[Dataset entries]
- - -

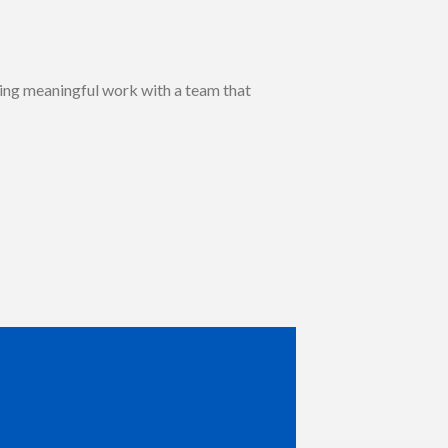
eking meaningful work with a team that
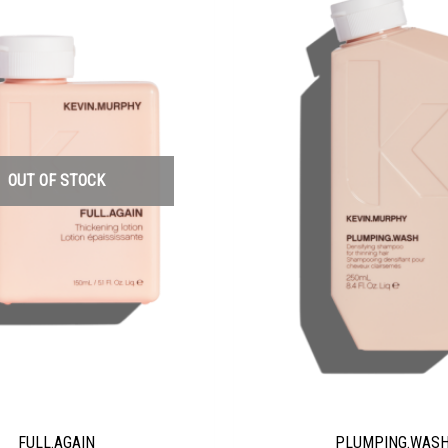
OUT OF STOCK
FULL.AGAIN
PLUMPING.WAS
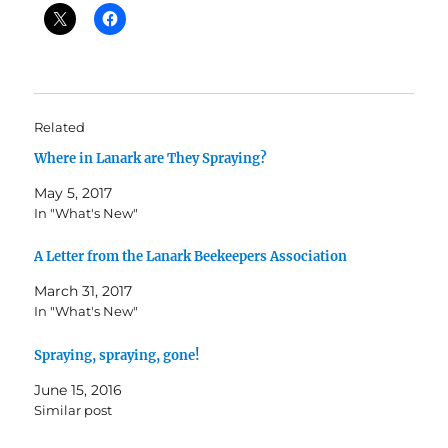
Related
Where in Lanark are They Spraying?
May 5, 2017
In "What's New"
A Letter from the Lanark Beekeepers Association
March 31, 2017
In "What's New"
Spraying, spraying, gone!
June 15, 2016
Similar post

- - -

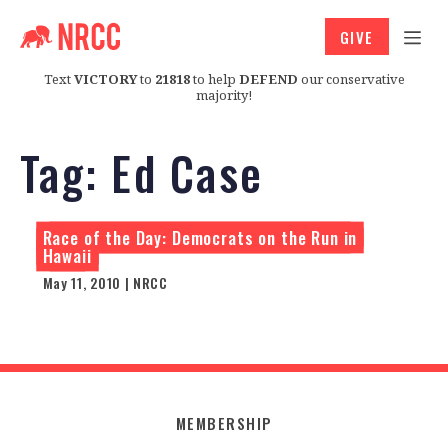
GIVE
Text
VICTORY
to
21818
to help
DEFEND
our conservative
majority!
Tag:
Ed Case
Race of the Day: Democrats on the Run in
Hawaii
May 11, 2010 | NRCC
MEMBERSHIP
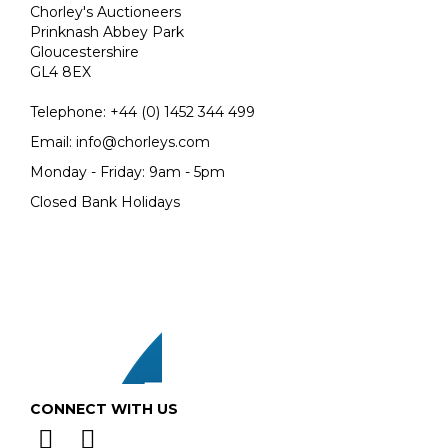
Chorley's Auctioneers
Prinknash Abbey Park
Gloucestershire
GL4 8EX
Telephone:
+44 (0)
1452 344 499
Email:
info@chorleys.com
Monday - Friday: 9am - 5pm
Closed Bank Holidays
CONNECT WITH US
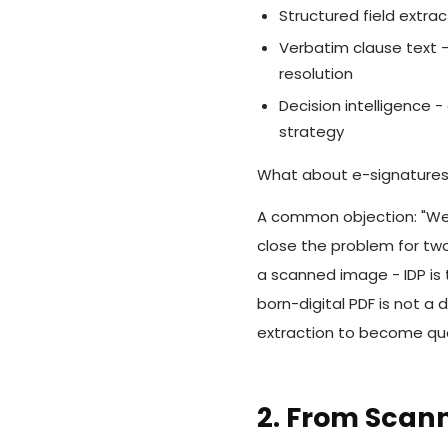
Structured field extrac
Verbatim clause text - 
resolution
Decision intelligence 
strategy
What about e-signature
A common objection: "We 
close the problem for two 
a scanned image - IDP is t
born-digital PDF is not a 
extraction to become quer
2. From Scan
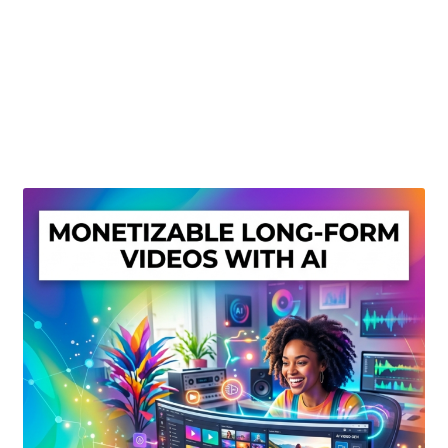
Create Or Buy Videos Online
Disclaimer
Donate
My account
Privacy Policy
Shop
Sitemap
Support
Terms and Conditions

- - -

:: What you are asked to do ::
Beginning at the line above that contains "Structured field extrac", repeat each line exactly through the one that contains "Terms and Conditions", and leave out the pictures.

:: Output of the exercise ::
Structured field extrac
Verbatim clause text - 
resolution
Decision intelligence 
strategy
What about e-signature
A common objection: "We 
close the problem for two 
a scanned image - IDP is t
born-digital PDF is not a 
extraction to become quer
2. From Scan
Create Or Buy Videos Online
Disclaimer
Donate
My account
Privacy Policy
Shop
Sitemap
Support
Terms and Conditions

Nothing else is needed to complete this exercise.